One of the biggest challenges that business leaders face is planning for what’s coming. Unfortunately, that challenge is getting tougher by the day. Evolving technologies, changes in consumer preferences, new competition and disruptions, such as COVID-19, are all combining to accelerate the pace of change in business. Yet, with the right approach to strategic forecasting, companies can turn this challenge into an opportunity. This can be done by improving their ability to anticipate — and capitalize on — future changes. Quite simply, organizations need to become more efficient, accurate and agile in how they generate forecasting insights that drive key business decisions.

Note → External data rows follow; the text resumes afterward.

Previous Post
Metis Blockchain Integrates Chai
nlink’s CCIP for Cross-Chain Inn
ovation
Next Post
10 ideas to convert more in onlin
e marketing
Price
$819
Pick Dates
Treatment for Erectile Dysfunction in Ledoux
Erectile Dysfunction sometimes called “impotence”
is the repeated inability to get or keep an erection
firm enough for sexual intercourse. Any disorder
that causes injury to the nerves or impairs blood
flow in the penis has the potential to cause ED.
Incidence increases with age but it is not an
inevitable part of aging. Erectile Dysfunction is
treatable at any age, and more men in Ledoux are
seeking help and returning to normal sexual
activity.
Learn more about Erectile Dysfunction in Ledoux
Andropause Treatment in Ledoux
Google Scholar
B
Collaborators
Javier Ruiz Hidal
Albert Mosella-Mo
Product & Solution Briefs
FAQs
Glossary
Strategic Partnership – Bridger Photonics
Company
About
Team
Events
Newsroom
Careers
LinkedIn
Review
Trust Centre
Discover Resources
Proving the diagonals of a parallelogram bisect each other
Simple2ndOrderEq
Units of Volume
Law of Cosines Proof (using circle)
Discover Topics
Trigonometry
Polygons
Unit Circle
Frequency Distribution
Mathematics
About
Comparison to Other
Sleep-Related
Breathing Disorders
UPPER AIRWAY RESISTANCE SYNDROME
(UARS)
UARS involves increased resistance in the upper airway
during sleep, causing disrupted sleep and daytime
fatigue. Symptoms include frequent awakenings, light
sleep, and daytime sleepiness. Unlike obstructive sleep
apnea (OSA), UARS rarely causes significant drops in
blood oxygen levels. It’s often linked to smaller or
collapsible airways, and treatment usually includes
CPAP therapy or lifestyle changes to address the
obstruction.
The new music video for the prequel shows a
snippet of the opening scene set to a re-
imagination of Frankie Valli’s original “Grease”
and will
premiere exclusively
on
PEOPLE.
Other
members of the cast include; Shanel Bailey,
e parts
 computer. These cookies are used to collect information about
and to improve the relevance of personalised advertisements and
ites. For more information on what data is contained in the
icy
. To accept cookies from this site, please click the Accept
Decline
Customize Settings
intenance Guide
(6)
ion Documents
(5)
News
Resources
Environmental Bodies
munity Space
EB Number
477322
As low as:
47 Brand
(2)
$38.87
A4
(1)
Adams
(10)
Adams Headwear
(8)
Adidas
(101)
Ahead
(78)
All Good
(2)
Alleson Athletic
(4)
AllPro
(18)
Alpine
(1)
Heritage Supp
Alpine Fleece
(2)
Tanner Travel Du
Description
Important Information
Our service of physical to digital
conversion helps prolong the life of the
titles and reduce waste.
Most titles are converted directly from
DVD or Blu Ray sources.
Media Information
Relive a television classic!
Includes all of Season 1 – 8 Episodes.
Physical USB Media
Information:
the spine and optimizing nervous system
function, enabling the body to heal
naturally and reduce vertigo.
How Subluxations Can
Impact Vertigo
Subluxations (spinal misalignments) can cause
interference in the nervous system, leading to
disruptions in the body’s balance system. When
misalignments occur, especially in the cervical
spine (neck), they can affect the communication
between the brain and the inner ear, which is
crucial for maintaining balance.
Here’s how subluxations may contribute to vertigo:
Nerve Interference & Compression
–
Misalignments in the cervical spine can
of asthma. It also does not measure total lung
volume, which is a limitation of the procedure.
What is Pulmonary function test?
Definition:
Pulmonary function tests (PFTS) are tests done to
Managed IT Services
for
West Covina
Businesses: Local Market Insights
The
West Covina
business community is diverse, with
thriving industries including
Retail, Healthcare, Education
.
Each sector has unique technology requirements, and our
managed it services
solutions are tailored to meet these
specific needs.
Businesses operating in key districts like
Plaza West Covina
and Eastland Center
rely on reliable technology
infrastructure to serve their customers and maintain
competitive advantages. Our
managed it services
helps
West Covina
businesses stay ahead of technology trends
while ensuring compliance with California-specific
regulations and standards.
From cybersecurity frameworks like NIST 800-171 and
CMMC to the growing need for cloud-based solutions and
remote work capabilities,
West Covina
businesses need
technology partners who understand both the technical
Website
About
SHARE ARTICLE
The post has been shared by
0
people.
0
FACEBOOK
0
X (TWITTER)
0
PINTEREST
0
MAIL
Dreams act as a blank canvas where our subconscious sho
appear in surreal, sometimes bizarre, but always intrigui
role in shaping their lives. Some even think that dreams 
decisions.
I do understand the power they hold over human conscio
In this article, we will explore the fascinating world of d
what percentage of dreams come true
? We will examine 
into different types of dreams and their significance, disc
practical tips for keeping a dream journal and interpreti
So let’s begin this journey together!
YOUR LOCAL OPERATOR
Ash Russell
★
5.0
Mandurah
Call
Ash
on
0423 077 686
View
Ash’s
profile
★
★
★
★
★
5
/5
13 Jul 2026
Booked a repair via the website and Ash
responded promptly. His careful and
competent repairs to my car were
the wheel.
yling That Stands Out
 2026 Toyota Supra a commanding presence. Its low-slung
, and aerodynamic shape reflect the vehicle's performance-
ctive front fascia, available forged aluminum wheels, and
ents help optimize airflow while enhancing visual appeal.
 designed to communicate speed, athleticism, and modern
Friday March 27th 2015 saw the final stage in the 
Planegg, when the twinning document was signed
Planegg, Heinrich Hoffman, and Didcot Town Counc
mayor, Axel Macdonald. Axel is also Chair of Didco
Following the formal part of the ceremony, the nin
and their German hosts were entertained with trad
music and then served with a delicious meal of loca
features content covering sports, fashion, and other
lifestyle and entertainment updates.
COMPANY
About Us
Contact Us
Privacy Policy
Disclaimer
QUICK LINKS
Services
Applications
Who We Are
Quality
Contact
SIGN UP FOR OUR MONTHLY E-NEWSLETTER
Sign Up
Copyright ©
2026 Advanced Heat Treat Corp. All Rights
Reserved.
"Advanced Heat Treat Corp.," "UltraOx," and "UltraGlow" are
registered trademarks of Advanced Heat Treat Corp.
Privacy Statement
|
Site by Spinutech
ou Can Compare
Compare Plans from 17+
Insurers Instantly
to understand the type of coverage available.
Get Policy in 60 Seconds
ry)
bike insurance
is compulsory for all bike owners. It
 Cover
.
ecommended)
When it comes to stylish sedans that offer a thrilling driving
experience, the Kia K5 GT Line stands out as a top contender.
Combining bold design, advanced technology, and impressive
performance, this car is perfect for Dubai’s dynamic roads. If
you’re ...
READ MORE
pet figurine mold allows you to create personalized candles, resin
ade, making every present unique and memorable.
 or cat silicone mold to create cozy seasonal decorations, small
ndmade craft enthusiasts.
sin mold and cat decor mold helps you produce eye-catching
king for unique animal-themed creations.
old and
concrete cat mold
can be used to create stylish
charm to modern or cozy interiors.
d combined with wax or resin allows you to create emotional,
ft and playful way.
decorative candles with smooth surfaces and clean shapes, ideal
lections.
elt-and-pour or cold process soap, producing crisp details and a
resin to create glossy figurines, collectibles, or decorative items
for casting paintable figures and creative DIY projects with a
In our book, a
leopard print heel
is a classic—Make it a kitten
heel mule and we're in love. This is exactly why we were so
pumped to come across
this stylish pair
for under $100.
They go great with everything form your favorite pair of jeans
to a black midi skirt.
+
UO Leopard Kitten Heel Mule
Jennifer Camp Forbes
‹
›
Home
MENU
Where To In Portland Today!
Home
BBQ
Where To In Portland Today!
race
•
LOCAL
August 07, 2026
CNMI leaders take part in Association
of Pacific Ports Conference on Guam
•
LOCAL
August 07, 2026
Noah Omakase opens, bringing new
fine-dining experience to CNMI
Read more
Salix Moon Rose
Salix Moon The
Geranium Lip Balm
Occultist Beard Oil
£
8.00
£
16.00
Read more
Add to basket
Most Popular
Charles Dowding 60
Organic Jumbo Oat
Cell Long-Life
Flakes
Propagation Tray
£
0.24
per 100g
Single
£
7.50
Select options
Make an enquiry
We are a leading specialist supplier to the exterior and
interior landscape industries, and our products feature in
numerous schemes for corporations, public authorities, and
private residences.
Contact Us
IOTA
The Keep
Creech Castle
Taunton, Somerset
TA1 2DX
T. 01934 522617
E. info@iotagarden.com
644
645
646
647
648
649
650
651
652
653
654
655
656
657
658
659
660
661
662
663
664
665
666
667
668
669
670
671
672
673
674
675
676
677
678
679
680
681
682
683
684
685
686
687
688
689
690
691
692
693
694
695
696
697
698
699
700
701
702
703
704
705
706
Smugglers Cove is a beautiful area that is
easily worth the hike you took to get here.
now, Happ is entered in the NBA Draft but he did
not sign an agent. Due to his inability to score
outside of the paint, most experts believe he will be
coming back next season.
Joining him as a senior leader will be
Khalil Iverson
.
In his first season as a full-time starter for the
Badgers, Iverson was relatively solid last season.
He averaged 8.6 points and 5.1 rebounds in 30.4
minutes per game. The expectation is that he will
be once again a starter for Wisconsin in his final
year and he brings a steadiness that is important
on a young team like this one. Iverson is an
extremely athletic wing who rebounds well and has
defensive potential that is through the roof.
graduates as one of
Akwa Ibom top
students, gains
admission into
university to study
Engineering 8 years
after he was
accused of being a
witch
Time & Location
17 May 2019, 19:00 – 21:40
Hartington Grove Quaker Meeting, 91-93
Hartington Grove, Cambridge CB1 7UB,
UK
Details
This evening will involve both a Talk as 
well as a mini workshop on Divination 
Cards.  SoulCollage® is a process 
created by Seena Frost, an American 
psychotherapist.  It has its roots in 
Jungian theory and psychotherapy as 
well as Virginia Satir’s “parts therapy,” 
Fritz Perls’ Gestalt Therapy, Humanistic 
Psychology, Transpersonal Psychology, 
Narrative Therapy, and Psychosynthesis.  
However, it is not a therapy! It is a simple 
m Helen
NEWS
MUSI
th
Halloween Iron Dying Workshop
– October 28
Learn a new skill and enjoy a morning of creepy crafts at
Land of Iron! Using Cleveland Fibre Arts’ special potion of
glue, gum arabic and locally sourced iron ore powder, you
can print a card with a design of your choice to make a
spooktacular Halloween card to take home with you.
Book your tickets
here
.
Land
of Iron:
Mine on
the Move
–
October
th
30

Most organizations recognize that they can improve. During a recent EY webcast on forecasting for recovery scenarios , only 9% of participants said they were “very confident” in their company’s ability to forecast demand for products or services. In fact, 35% said they were either “not at all confident” or “not very confident.” In the present environment of rapid-fire change, these numbers should be disconcerting.
Currently, the process at many organizations is decidedly inefficient. Each month, teams at individual business units are probably downloading data from one of several enterprise resource planning systems at the company and pouring it into a spreadsheet. They might be passing it along, running some analyses on that data to generate a forecast and then emailing that to other stakeholders. More progressive organizations might be applying driver-based insights and statistics on top of this process, but they are still struggling to move quickly enough to meet the demands of their business.
There are numerous challenges with this approach. The process is slow, meaning that critical information takes too long to generate meaningful insights. Forecasts might be accurate, or they might not be. And what’s worse is that, because each team runs its own forecasts (financial planning, sales forecasts, supply chain, and so on, all with their own set of assumptions), there’s little coherence to this approach. Teams are biased in favor of their own incentives and simply follow legacy processes.